Matter of Rothko is an article written by the son of one of Rothko's executors. It's an interesting story of the three men charged with executing Mark Rothko's wishes. More artists disappear after their deaths than rise to become legends. Rothko's intentions also seem pretty unclear from this article. Anyway, the entire collection was sold off. Some of the works went for ridiculously low prices. Rothko's children, who were young and not involved in the aftermath grew up and grew resentful. They sued. Rothko's value also rose dramatically, and the three executors became world class supervillains.

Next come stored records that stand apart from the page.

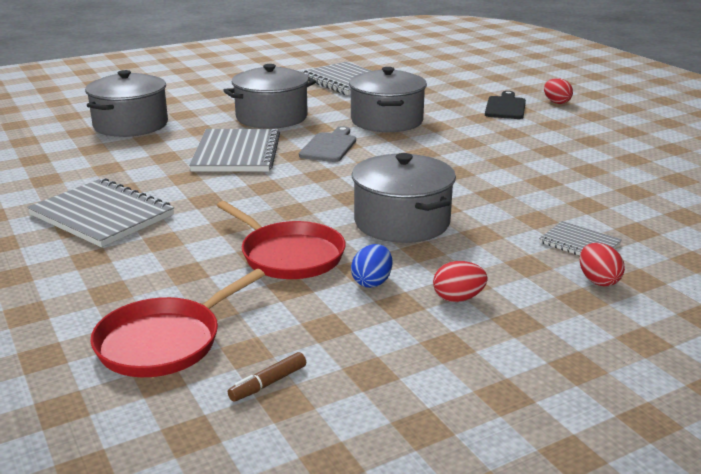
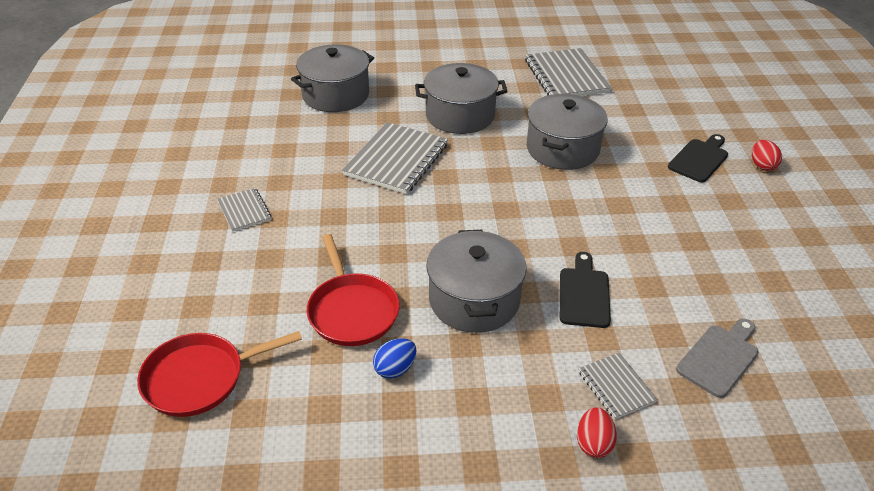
camera: 25 degrees right, 15 degrees up
(101, 215) = (244, 211): grey notebook -> grey notebook, size x0.52
(268, 383) = (241, 454): brown marker -> none
(329, 146) = (483, 173): grey cutting board -> grey cutting board (720, 358)
(458, 298) = (451, 417): red egg -> none
(494, 197) = (584, 294): none -> black cutting board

The story has some interesting twists and no one comes out looking good. Executors crawl into bed with institutions they sold paintings to. Rothko's daughter is quoted as having said that she hated Rothko's paintings to his face. Even the author's father switched sides and made enemies of all involved.
"Why are we all fighting so fiercely on behalf of bad fathers? Rothko was, by all accounts, a terrible parent, who alienated his teenage daughter to such an extent that she told him she hated his paintings. So he responded as any narcissistic, alcoholic, monomaniacal abstract expressionist would, and he left the paintings in the hands of his friends. Once he’s dead, she’s sorry, and wants to take it all back. But by now the paintings are with others, who have their own interests and their own understanding of his priorities. And they are villainized. And they lose. And my father dies. And I barely notice, because as far as I know, he’s a loser, and a jerk, and then thirty years later someone brings me a failure’s blessings from beyond the grave, and suddenly I feel as though my father’s memory is being betrayed. And suddenly I find myself a loyalist, because apparently it’s more important to like your father’s memory than to like your father."